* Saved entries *
——
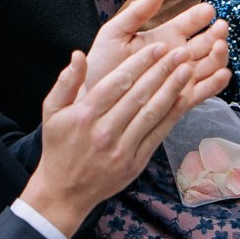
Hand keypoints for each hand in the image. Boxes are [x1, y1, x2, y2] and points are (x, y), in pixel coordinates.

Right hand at [20, 0, 230, 234]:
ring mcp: (121, 149)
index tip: (158, 47)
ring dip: (172, 89)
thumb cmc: (59, 146)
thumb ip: (66, 82)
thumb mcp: (52, 111)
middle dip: (162, 70)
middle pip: (139, 94)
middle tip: (181, 51)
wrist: (65, 191)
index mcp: (85, 115)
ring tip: (187, 70)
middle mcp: (104, 131)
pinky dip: (172, 116)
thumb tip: (79, 54)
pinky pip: (157, 134)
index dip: (141, 62)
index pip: (118, 82)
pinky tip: (184, 98)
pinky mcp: (135, 162)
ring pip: (152, 113)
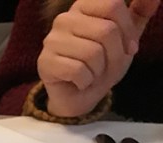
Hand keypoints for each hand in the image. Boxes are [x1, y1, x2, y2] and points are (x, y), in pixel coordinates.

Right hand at [37, 0, 159, 117]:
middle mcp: (64, 19)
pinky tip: (80, 82)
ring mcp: (51, 40)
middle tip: (107, 66)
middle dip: (115, 55)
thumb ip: (138, 14)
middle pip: (105, 31)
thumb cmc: (102, 63)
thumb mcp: (125, 37)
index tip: (129, 47)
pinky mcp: (45, 62)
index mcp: (84, 6)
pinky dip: (85, 81)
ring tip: (93, 74)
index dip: (128, 30)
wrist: (80, 94)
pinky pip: (77, 71)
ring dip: (99, 71)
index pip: (112, 5)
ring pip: (92, 53)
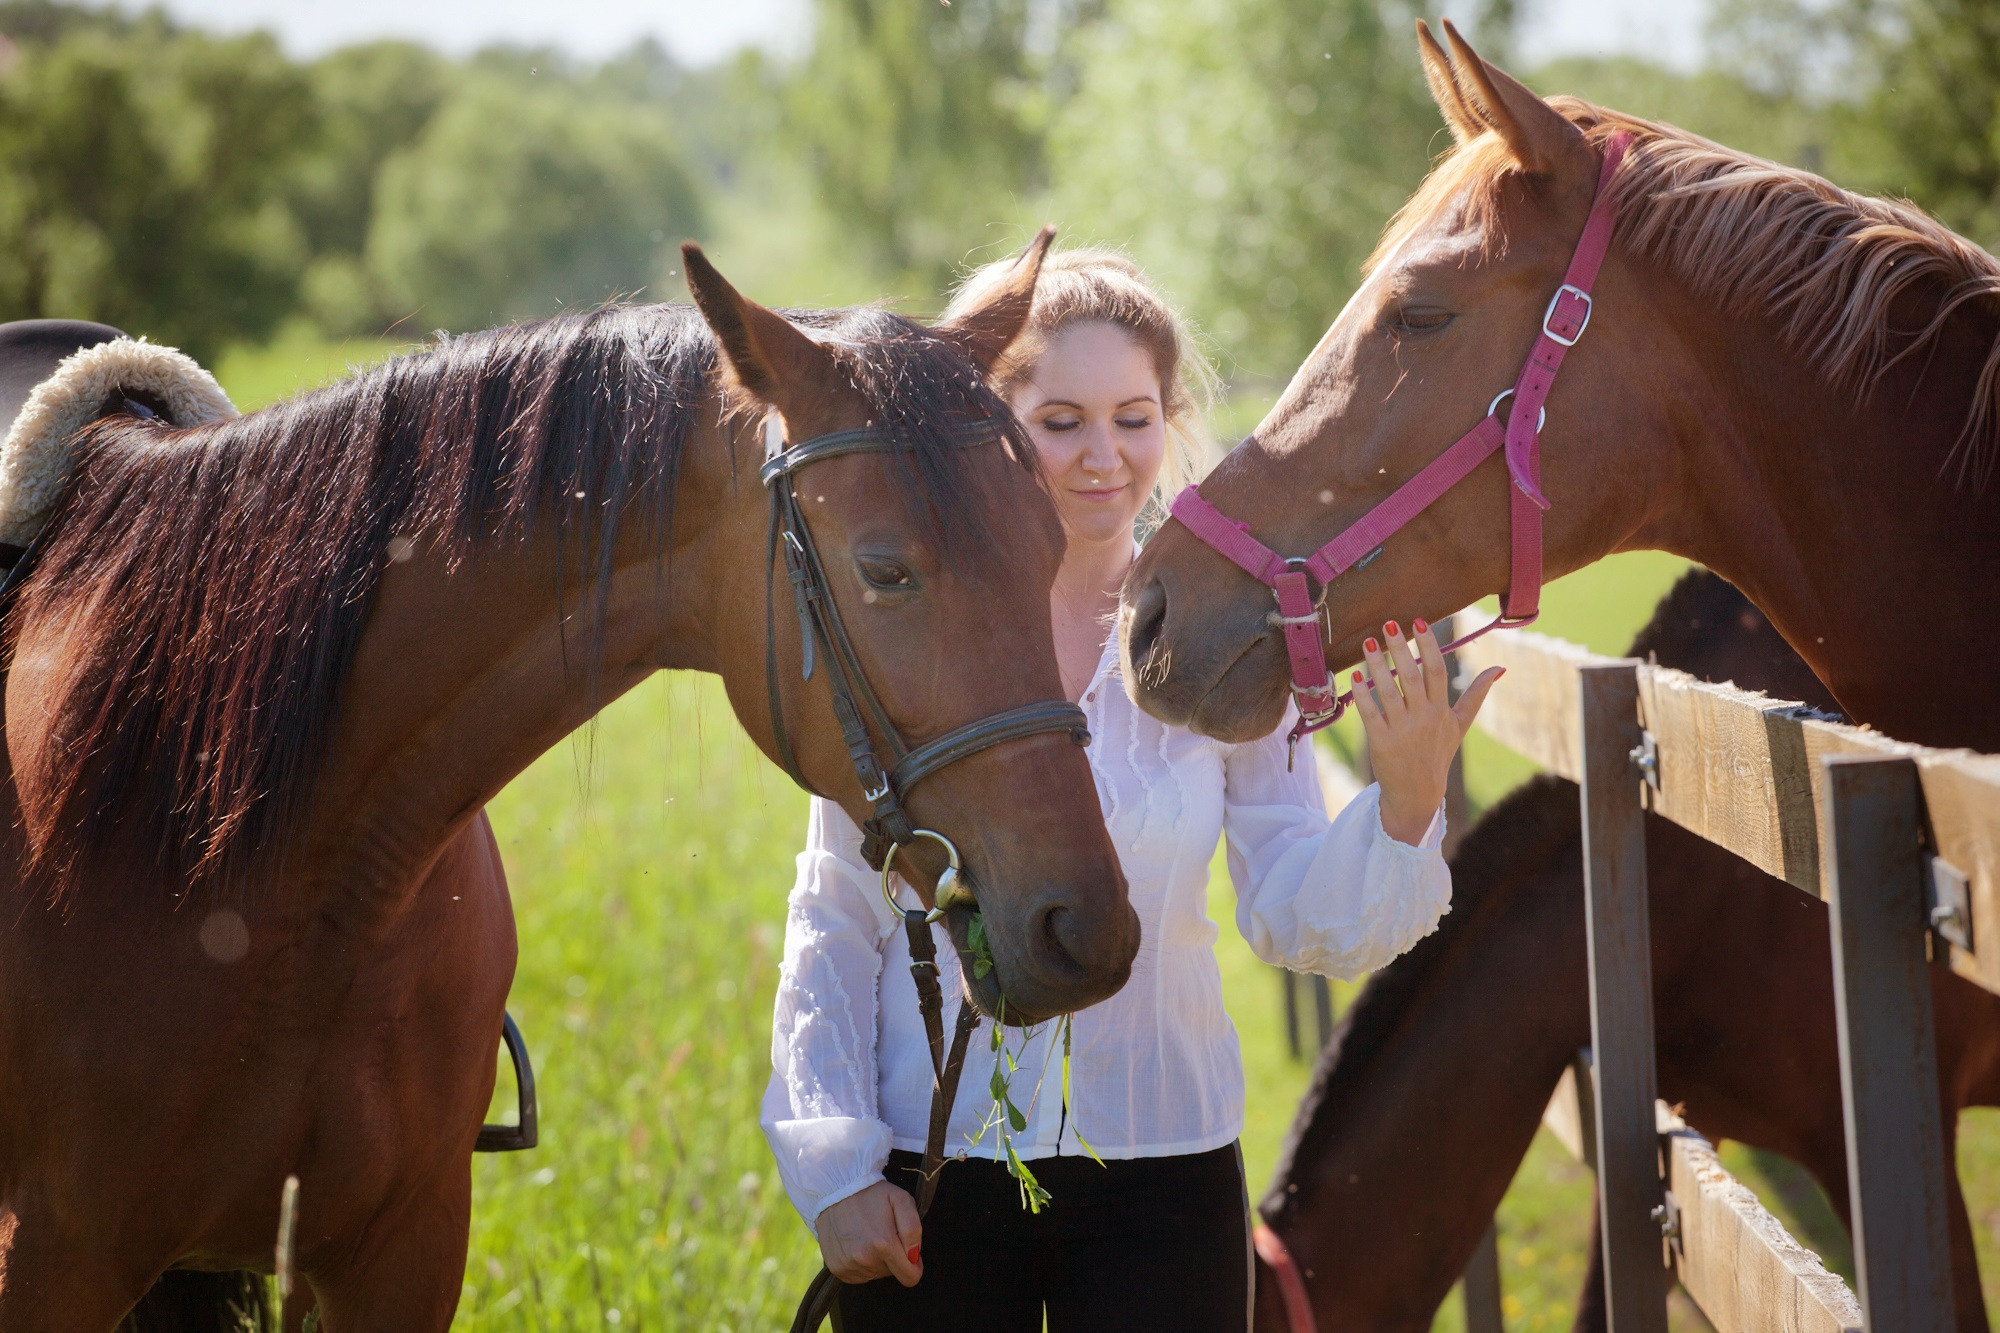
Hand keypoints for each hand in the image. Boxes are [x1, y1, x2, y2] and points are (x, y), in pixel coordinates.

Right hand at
——
* Work to be completed *
Out of the preceding entries, pull every line containing the string "Right".

* Task output *
Right hand at [20, 0, 230, 234]:
Right hand at [37, 0, 159, 117]:
Right hand at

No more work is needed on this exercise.